简短任务 1:
在这篇讲大小端对齐的文章中,现代计算机中的数据通常是按哪种方式存储的?
简短任务 2:
请重写记录中从开头到含有 "family: Hystricidae" 的那一行(含该行)这一段,把其中的 "order" 替换为 "目",其余内容保持不变。

文档摘录:
★ ★ ★ ★ ★ ★ ★

小端對齊+大端對齊進階版本V3.0

當涉及到多字節的數據類型(如 uint16_tuint32_t 等)時,字節在內存中的存儲順序會影響到數據的解釋方式。這個存儲順序可以分爲兩種:大端對齊(Big Endian)和小端對齊(Little Endian)。

大端對齊(Big Endian):

在大端對齊中,數據的高字節(Most Significant Byte,MSB)存儲在內存的低地址,而數據的低字節(Least Significant Byte,LSB)存儲在內存的高地址。舉個例子,考慮一個 16 位無符號整數 0x1234

  • 內存中的存儲順序是:0x12(高地址)0x34(低地址)。

  • 在二進制流中,高位字節排在前面,低位字節排在後面( 12 34)。

小端對齊(Little Endian):

在小端對齊中,數據的低字節(LSB)存儲在內存的低地址,而數據的高字節(MSB)存儲在內存的高地址。以同樣的例子 0x1234 爲例:

  • 內存中的存儲順序是:0x34(低地址)0x12(高地址)。

  • 在二進制流中,低位字節排在前面,高位字節排在後面( 34 12)。

 

在現代計算機中,數據通常是按照小端存儲的。這意味着在多字節數據類型(如整數、浮點數等)的存儲中,最低有效字節(Least Significant Byte,LSB)存儲在最低地址,而最高有效字節(Most Significant Byte,MSB)存儲在最高地址。

對於 std::memcpy 函數,它只是簡單地從源地址開始,按照字節順序連續地複製數據到目標地址。它不會考慮數據的大小端存儲方式。因此,無論源數據是小端存儲還是大端存儲,std::memcpy 都會按照字節的順序進行拷貝。這就意味着,當你使用 std::memcpy 從一個變量複製到另一個變量時,字節的存儲順序會被保留。

 

進一步解釋,如果計算機裏定義了變量  uint16_t  testa=0x1234。它在計算機裏面是小端對齊(一般的計算機都是小端對齊)存放的,存放格式是 34 12。

因此,在將小端對齊的二進制流,使用memcpy拷貝的時候,比如拷貝2個字節,賦值給 uint16_t testb 的時候,它是不需要進行 高低位轉換的。計算機裏面存的順序,就是 小端對齊 存的順序。

 


大端對齊,就不同了。如果計算機裏定義了變量  uint16_t  testa=0x1234。它在計算機裏面是小端對齊(一般的計算機都是小端對齊)存放的,存放格式是 34 12

此時我們有一個  大端對齊的二進制流,它裏面如果存放了testa,它在這個二進制流裏面存放格式是  12 34 ,但是它在計算出中存放格式應該是 34 12(小端對齊格式)。

★ ★ ★ ★ ★ ★ ★

记录清单:
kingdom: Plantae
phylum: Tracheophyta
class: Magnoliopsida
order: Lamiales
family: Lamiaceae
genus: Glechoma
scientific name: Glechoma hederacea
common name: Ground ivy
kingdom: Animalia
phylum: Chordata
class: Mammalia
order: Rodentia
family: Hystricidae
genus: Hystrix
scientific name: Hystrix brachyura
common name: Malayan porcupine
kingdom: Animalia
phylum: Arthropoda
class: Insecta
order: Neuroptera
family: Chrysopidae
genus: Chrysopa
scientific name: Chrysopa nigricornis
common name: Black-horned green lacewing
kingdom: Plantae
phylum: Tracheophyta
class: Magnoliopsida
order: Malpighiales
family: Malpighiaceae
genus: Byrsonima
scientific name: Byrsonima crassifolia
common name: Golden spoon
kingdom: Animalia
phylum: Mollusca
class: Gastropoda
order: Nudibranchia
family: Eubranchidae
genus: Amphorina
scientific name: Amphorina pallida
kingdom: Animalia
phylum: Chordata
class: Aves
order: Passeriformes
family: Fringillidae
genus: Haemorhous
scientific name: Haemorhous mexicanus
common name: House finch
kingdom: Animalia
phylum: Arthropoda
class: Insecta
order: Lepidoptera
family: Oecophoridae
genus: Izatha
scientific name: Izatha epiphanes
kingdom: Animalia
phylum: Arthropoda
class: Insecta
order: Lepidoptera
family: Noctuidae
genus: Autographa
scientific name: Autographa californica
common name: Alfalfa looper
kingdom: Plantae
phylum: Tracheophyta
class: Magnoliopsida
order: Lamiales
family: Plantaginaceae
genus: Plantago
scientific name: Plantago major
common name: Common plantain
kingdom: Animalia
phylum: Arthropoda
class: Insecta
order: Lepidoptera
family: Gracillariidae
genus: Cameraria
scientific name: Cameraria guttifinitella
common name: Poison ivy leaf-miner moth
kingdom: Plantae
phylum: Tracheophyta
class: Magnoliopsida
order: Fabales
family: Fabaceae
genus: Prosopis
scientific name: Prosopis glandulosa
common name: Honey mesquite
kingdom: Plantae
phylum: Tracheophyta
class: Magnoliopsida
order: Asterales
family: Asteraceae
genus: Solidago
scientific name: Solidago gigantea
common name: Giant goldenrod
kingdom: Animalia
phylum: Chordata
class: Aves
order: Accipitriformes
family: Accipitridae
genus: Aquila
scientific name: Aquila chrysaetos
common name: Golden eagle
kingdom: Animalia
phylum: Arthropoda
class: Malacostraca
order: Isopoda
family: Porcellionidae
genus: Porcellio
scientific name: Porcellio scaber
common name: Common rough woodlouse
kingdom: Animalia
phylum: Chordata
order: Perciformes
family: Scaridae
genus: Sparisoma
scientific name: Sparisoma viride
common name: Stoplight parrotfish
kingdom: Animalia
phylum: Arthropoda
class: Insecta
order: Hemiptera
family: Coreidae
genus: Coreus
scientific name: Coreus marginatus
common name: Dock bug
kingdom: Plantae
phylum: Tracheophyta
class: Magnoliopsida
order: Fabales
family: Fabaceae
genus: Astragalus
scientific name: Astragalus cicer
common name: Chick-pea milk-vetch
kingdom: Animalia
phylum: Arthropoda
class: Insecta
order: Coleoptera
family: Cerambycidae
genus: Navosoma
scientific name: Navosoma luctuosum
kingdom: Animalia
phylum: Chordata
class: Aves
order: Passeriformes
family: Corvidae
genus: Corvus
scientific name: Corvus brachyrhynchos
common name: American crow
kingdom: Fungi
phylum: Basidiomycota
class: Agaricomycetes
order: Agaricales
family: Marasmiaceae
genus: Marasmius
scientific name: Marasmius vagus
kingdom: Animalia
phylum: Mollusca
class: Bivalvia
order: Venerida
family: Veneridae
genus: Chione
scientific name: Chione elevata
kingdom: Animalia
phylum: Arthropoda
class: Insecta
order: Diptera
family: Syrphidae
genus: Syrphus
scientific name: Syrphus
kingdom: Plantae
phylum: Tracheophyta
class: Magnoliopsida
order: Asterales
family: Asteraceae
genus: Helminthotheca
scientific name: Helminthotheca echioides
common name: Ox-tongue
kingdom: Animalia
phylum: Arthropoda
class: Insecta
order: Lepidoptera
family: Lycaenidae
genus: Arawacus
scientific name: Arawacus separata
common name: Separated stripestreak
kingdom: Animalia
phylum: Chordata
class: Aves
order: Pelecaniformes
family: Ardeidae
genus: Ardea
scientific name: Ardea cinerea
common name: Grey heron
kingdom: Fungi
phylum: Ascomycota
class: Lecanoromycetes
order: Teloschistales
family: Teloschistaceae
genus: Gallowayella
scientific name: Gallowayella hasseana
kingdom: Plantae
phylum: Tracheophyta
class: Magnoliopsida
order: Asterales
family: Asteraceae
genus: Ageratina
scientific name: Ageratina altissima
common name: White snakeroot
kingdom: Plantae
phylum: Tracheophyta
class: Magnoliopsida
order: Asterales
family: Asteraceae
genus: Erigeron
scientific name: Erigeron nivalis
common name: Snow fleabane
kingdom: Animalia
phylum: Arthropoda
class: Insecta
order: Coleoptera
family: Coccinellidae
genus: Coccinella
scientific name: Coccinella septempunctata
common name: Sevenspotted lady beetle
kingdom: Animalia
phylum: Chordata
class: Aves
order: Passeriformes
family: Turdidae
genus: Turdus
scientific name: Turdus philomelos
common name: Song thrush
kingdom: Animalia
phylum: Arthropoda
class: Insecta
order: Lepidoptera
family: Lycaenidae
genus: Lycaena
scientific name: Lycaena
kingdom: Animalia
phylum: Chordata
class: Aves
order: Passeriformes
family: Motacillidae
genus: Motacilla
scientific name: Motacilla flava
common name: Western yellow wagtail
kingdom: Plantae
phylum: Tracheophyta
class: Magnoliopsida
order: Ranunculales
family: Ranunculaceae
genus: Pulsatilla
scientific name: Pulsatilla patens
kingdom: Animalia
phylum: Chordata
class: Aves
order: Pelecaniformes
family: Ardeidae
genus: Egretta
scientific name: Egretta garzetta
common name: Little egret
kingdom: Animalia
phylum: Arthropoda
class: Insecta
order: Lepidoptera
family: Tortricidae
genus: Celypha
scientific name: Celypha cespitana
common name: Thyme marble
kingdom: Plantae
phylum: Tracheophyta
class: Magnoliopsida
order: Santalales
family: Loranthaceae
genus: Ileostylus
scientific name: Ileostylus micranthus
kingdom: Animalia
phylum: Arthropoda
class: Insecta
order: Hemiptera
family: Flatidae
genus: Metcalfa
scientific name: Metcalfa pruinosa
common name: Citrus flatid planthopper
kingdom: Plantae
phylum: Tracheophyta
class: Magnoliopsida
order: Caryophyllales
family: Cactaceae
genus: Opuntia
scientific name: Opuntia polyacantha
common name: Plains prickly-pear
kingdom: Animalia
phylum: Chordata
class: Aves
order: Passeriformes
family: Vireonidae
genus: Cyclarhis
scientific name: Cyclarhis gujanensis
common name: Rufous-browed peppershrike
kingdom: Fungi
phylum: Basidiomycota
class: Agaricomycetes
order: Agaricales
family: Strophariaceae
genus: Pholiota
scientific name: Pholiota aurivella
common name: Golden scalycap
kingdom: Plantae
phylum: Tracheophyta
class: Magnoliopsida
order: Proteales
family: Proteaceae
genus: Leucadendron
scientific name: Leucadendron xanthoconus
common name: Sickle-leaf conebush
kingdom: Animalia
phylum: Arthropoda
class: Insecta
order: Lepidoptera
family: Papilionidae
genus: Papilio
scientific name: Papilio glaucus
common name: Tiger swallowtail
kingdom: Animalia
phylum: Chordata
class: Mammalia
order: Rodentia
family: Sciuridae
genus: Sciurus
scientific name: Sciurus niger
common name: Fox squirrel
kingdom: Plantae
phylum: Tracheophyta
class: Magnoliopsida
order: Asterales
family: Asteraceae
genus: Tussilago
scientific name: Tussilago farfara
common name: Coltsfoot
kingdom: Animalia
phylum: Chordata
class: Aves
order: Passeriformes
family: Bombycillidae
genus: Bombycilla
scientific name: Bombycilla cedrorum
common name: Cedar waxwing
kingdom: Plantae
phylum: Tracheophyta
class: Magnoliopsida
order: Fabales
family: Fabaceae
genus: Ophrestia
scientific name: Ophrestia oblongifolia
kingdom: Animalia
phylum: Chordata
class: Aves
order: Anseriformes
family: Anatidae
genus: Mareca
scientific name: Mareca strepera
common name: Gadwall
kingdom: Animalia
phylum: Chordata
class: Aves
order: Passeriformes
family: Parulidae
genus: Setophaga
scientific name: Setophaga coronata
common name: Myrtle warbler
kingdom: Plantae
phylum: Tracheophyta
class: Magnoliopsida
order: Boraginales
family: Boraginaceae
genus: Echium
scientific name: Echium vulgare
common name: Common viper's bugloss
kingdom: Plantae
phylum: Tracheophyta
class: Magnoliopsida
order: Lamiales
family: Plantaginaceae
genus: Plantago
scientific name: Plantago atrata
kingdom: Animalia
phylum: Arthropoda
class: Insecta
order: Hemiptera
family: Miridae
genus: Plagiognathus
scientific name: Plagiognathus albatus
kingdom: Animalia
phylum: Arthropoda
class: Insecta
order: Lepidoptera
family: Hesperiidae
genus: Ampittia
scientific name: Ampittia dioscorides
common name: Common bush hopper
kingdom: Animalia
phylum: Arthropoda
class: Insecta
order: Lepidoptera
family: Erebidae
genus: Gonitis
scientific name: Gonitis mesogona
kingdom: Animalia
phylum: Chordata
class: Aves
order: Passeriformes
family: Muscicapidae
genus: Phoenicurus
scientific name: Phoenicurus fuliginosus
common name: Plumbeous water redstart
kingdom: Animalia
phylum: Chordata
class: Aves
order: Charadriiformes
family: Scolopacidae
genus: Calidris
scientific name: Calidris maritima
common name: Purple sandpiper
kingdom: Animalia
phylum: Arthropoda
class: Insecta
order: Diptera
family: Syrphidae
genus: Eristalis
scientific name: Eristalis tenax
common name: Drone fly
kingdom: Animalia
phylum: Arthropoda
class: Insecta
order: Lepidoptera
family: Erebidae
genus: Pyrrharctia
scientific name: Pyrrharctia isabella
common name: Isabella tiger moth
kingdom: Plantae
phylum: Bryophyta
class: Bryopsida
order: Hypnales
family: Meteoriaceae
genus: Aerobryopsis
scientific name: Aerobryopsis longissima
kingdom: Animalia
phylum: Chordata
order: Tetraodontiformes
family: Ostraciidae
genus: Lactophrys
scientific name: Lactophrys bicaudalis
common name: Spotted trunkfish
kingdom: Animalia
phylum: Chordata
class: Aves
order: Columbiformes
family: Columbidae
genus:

★ ★ ★ ★ ★ ★ ★

任务解答 1:
按小端方式存储。

任务解答 2:
kingdom: Plantae
phylum: Tracheophyta
class: Magnoliopsida
目: Lamiales
family: Lamiaceae
genus: Glechoma
scientific name: Glechoma hederacea
common name: Ground ivy
kingdom: Animalia
phylum: Chordata
class: Mammalia
目: Rodentia
family: Hystricidae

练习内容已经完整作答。